The Doomsday Clock is a Measure of Liberal Hysteria, not Armageddon
If you listen to the naysayers, we’re on the precipice, just a few moments away from nuclear Armageddon, ever since Trump became President of the United States of America. As people asked during the campaign, is Trump the right person to trust with “the nuclear football”, the button that enables the President to launch a retaliatory strike against a foreign nation in the event of clear and present danger?
We’ve been here before, of course. When forty-two-year-old Teddy Roosevelt took office upon the assassination of President McKinley, people were convinced that his no-nonsense shakeup of government as usual and breakup of the unions marked the end of America as a nation. Heck, back in 1795, our first president George Washington approved of the Jay Treaty, detailing the post-Revolution relationship between America and England, only to have Thomas Jefferson accuse Washington of treason for favoring the British over the French.
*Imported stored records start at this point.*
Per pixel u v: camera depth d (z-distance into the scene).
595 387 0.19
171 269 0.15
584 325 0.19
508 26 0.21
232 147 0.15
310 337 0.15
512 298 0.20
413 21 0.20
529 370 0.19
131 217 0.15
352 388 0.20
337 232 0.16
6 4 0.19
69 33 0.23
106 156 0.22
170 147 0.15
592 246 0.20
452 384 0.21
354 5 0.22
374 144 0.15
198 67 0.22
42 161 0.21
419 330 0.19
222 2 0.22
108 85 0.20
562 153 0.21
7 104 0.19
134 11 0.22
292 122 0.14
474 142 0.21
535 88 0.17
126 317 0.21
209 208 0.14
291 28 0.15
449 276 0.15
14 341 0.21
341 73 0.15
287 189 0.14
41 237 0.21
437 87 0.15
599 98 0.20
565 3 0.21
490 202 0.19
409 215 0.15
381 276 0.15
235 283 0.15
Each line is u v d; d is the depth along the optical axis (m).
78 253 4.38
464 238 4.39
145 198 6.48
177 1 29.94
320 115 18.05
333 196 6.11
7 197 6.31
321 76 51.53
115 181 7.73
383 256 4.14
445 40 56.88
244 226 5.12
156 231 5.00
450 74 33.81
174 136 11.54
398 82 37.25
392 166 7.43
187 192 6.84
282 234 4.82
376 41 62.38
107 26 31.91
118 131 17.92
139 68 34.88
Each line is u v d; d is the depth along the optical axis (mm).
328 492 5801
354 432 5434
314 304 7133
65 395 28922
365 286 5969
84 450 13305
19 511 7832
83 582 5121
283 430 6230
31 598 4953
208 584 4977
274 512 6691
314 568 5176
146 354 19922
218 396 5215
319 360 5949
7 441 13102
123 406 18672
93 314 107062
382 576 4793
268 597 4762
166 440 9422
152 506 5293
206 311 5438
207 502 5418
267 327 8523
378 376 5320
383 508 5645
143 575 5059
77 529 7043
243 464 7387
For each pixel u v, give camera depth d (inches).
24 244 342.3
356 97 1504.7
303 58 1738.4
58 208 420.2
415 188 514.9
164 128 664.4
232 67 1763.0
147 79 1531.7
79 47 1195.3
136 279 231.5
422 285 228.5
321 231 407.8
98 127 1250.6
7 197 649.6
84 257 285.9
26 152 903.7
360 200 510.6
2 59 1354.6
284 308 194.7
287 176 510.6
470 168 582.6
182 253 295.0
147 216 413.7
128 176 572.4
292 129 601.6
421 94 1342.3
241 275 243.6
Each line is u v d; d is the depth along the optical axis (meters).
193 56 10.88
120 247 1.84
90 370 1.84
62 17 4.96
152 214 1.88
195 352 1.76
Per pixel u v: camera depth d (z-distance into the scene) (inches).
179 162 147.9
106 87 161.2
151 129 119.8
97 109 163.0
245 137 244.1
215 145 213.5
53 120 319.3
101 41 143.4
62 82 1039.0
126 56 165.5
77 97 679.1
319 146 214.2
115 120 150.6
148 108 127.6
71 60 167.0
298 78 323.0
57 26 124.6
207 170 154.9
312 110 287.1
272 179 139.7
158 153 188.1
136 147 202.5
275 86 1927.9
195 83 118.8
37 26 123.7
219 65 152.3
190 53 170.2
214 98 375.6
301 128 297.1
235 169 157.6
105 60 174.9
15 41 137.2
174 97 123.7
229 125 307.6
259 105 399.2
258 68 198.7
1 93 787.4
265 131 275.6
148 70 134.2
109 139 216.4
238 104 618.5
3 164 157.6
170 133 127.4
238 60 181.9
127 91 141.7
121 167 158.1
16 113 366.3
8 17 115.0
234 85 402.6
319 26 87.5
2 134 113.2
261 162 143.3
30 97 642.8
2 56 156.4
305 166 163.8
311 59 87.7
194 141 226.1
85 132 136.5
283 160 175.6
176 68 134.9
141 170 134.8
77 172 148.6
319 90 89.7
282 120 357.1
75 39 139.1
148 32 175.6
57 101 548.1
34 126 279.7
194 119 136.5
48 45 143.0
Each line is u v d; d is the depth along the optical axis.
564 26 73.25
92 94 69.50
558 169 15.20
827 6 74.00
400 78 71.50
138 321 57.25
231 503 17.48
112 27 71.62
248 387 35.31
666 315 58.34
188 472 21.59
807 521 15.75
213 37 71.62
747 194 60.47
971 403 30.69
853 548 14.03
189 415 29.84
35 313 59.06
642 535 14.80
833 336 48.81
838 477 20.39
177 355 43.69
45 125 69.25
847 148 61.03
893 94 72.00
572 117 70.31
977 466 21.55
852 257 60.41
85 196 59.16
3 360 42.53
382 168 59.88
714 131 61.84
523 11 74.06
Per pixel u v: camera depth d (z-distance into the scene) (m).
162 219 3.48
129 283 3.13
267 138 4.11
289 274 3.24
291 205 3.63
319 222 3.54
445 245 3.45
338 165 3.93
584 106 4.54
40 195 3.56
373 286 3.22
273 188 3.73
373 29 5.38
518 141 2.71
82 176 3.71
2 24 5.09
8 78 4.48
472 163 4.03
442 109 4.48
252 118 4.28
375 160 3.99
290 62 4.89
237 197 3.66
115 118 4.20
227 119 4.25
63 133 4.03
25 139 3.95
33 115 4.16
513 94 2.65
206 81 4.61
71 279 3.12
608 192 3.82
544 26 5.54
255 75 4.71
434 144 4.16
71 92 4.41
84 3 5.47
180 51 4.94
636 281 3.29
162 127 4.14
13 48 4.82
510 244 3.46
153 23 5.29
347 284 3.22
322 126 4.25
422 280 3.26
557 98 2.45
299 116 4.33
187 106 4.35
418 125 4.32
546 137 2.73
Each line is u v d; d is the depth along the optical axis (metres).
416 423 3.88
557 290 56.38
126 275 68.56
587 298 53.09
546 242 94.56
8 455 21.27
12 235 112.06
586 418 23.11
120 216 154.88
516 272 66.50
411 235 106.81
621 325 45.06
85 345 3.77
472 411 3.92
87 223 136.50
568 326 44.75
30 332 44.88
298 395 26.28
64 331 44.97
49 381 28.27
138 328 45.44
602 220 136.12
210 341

In modern times, however, we have abstract metaphors for treason, for war, and for danger. Agitprop rules the day, which is why we have a War on Drugs and a War on Terrorism. And now we have the resurrection of yet another Cold War-era metaphor: The Doomsday Clock.
The Doomsday Clock was created by a group of scientists who managed a publication about nuclear warfare research called the Bulletin of The Atomic Scientists. The clock itself first showed up back in 1947 and its starting position was “seven minutes to midnight,” with midnight symbolizing earth’s end.
The group describes the clock as: “symbolizing the urgency of the nuclear dangers that the magazine’s founders—and the broader scientific community—are trying to convey to the public and political leaders around the world.”